Por Luciane Recieri, para Desacato.info.
Tive um amigo em Porto Alegre que fora vizinho de Quintana. Fiquei com vontade de dizer isso porque a Lígia me mandou um poema ontem já bem tarde ou tarde é que vi e com uma música que eu fazia força pra lembrar porque era a que fazia meu avô chorar e quantas vezes eu vi meu avô chorar tão de perto porque era no seu colo que me punha pra ouvir música (digo isso de chofre, não quero perder a linha) É. Velhos. Quintana era velho e meu amigo de Porto Alegre, dos Andradas 487, dizia que toda manhã ele saía pra comprar algo com uma sacola de listras marrons com bege, essa era a forma dele ser humano. Poetas não são de humanidade completa, era ele tão poeta desde os 14 ou menos, sei lá, ridicularizado no colégio militar porque via formas (e poemas) nas manchas de bolor. Eu vejo poema nas pessoas mesmo que elas não tenham nenhuma reserva de poesia e me perco olhando com olhar apaixonado feito Quintana quando fugia do trabalho pra ver Greta Garbo logo ali, na mesma calçada do jornal. Sim, tem gente que foge da realidade pra ver a Garbo, assim como eu mascaro o desumano pra pensar mais bonito e isso sempre mais dói que alivia – me pensam apaixonada, mas só estou olhando. E me lembro de uma professora do 3° ano primário que era linda e um dia me perguntou “por que eu ficava olhando pra ela com aquela cara de boba” e eu respondi:
– Só porque eu te achava tão bonita… achaVA… tão bonita.
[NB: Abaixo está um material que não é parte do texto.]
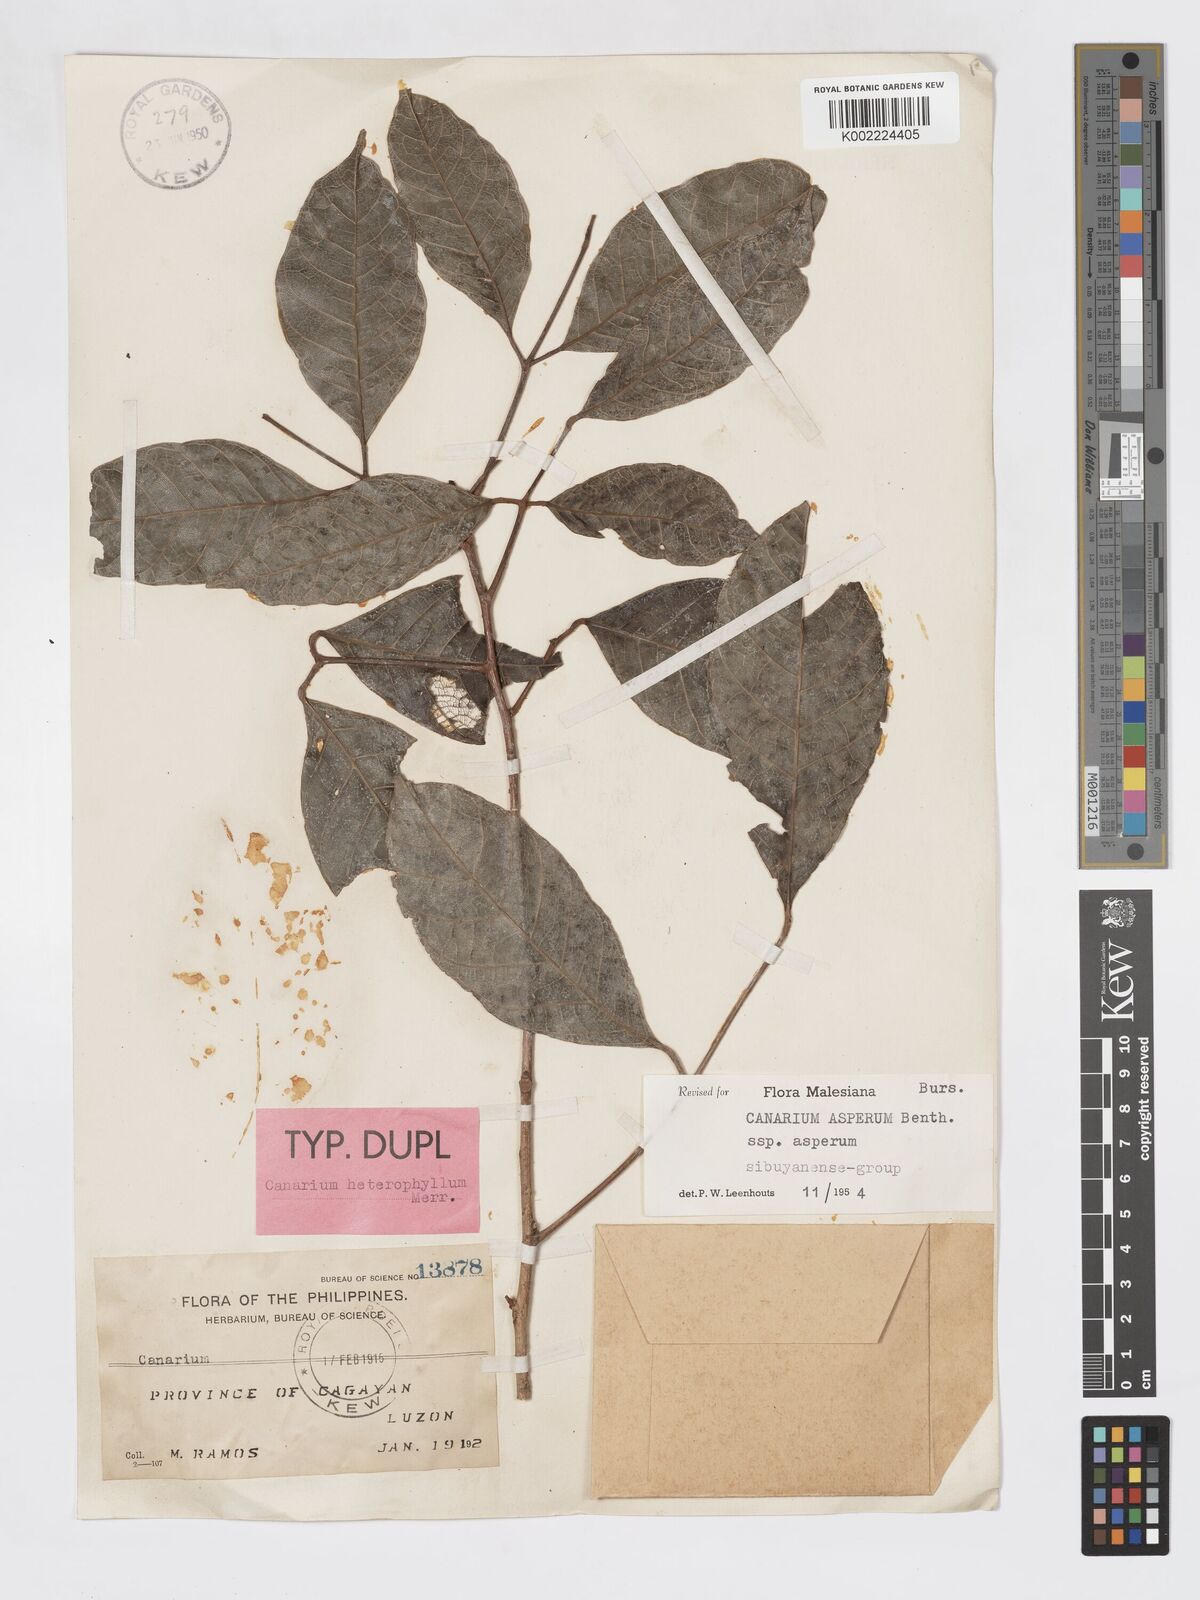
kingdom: Plantae
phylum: Tracheophyta
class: Magnoliopsida
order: Sapindales
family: Burseraceae
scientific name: Burseraceae
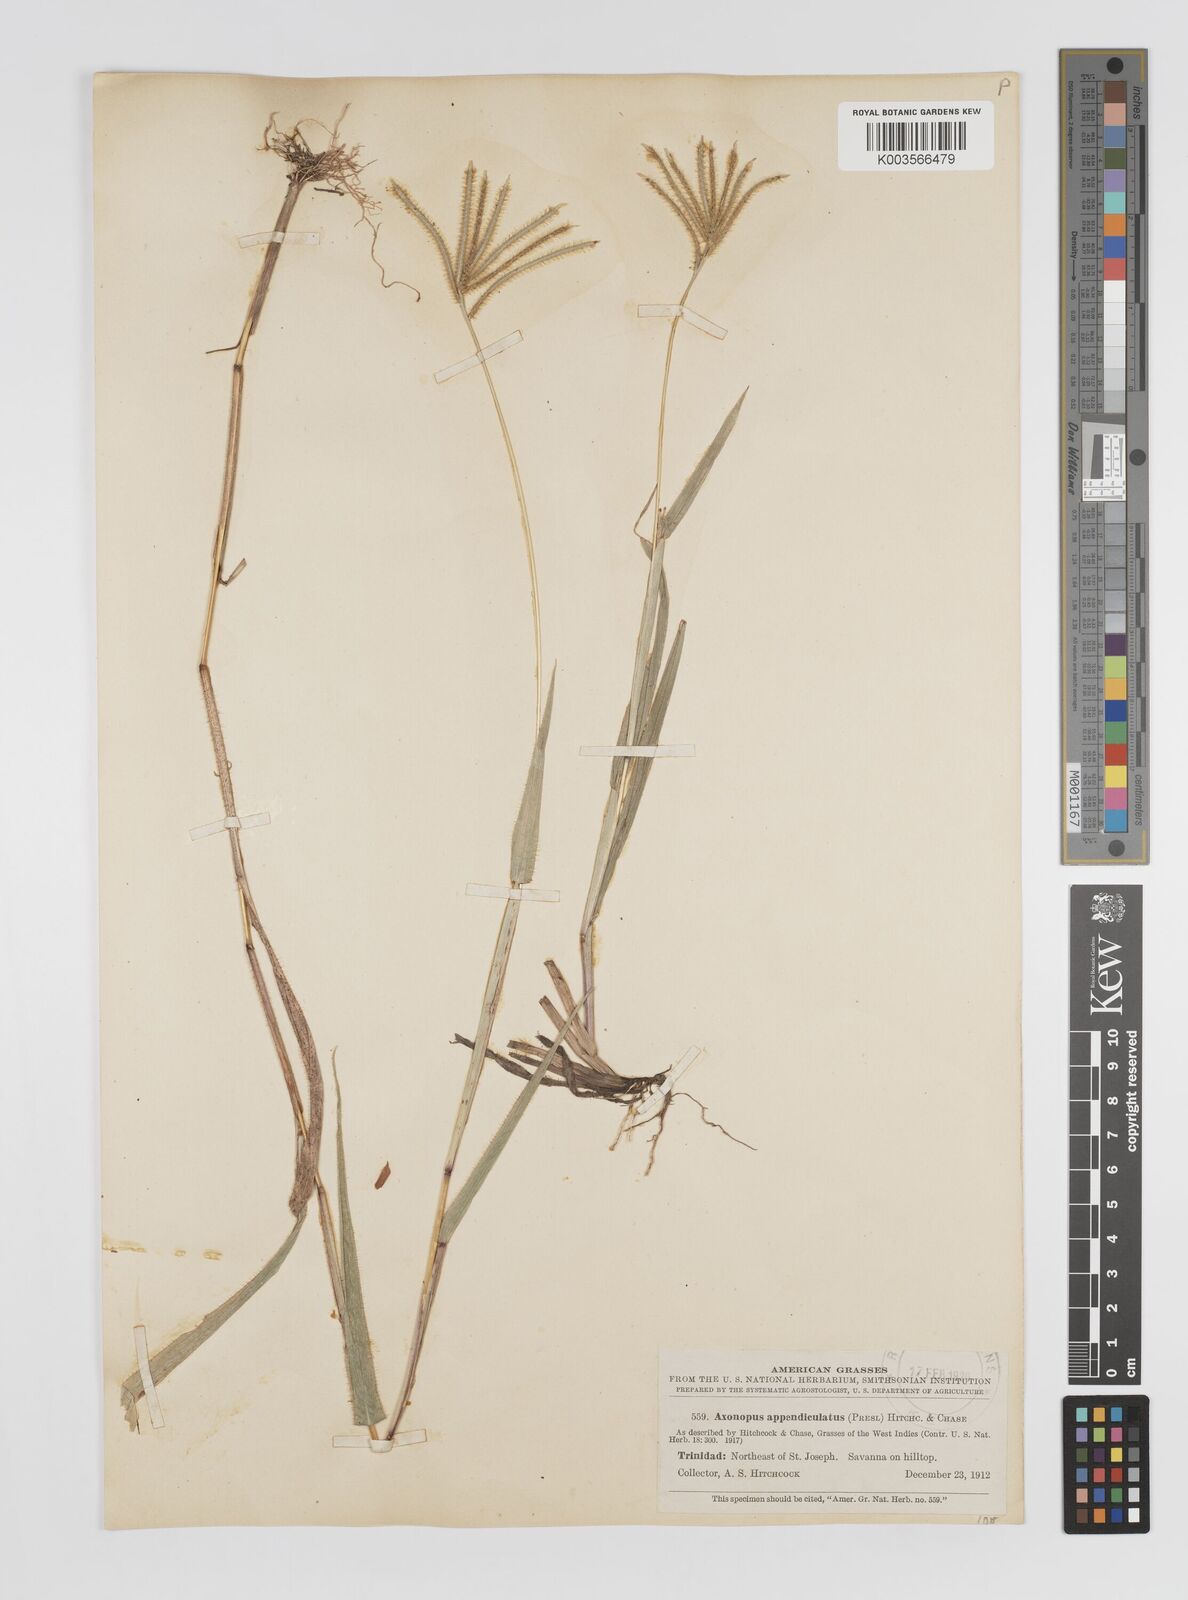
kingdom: Plantae
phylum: Tracheophyta
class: Liliopsida
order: Poales
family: Poaceae
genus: Axonopus
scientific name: Axonopus chrysoblepharis
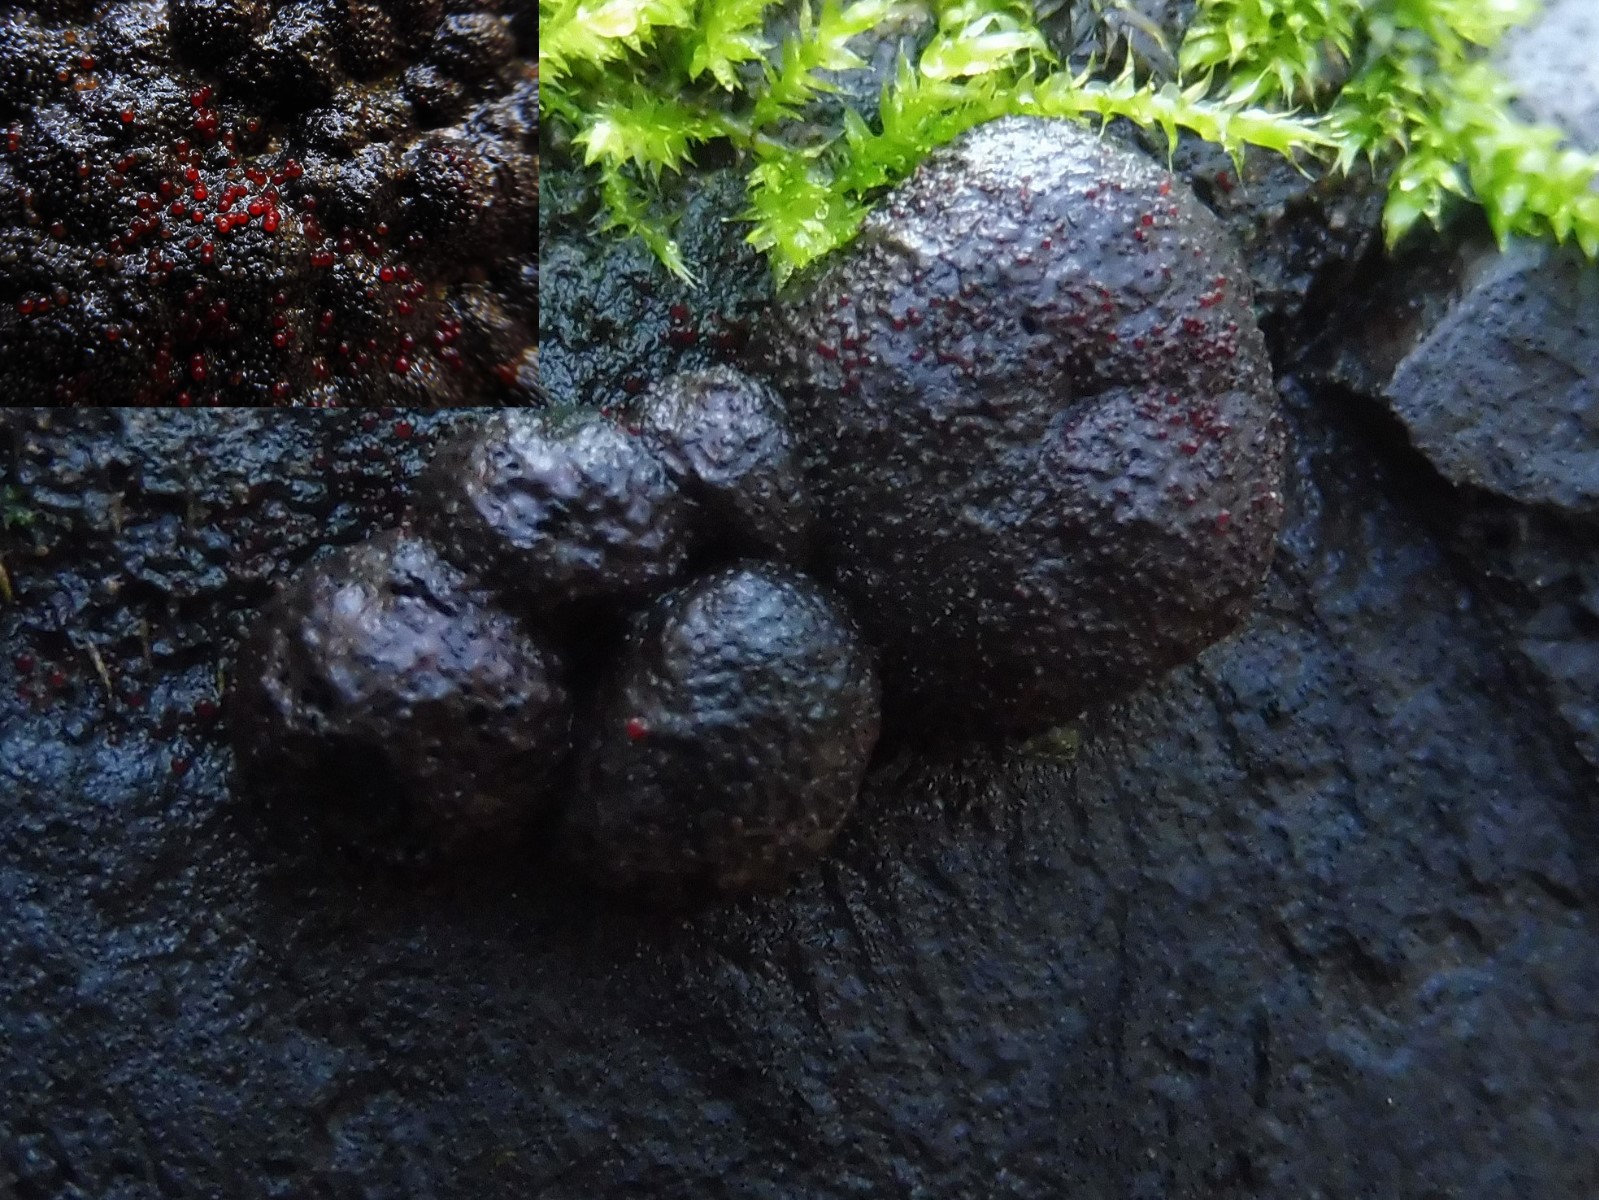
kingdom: Fungi
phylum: Ascomycota
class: Sordariomycetes
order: Hypocreales
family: Nectriaceae
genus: Cosmospora
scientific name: Cosmospora arxii
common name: kuljordbær-cinnobersvamp
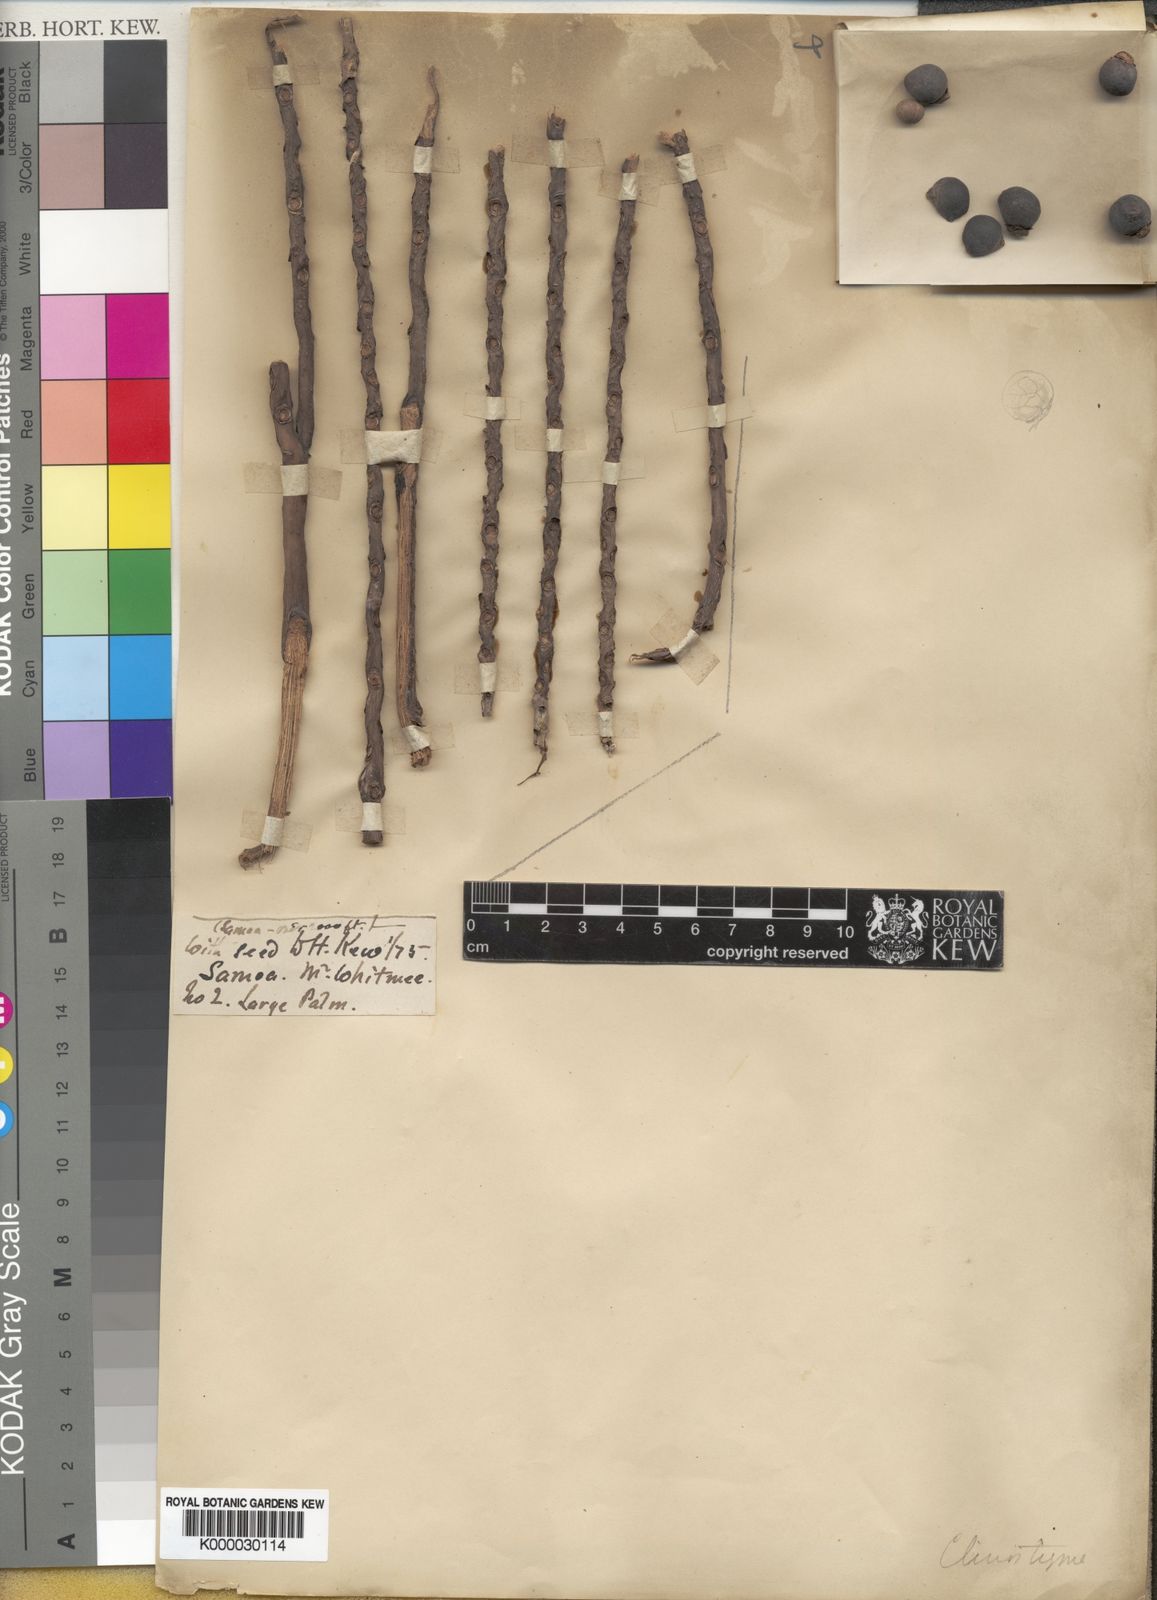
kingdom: Plantae
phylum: Tracheophyta
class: Liliopsida
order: Arecales
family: Arecaceae
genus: Clinostigma
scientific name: Clinostigma
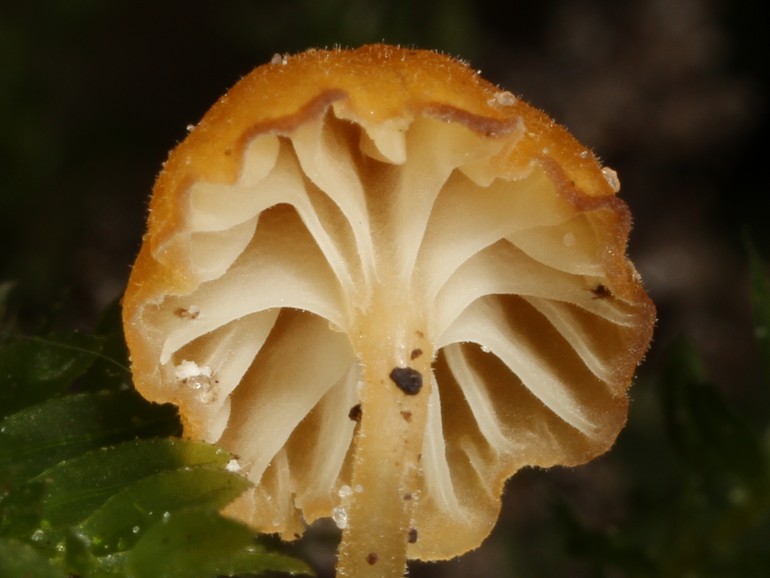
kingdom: Fungi
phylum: Basidiomycota
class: Agaricomycetes
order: Hymenochaetales
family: Rickenellaceae
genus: Rickenella
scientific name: Rickenella fibula
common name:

Quintana foi um apaixonado e solitário e fazia da cama, jangada. Era ali que botava o cinzeiro, jornais, livros, blocos de notas e bananas… vai que o Guaíba transborde… vai que meu Paraíba transborde. Teve um ano novo que ele quase transbordou, o meu rio. Lembro que não dormi imaginando a água subindo pela rua Danúbio e pegando a Haus des Spatzen, não que eu tenha medo, não tenho medo de quase nada nesta vida. O que faria com os meus cachorros e minha pata? E com o Zé? (Zé era o peixe que minha vizinha deixava aos meus cuidados pra viajar a Florianópolis ou Salvador, cada ano novo um lugar). Então, digo tudo isso porque estou cansada e pensando nos velhos afetos, nos afetados, nas enxurradas que estão por vir, na coisa engraçada que é os amigos nos adivinharem, na falta de poesia de uns e na tremenda entrega de outros. Sim. Eu te olho não é por nada, paixão, amor exclusivo. Eu te digo que nariz bonito é porque gente me remete à arte. O Caetano já disse isso de outro jeito, mas disse. Imagine, não teria graça nenhuma eu dizer isso à Venus de Milo, não nenhuma graça. É por isso.
Dizem que os poetas são azuis. Tudo mentira também. Eles só querem ser lembrados por algo bonito. Só isso ou pela curiosidade que pro-mo-vem, mesmo que pela sacola que carregam, aliás, te conto: Quintana carregava bananas.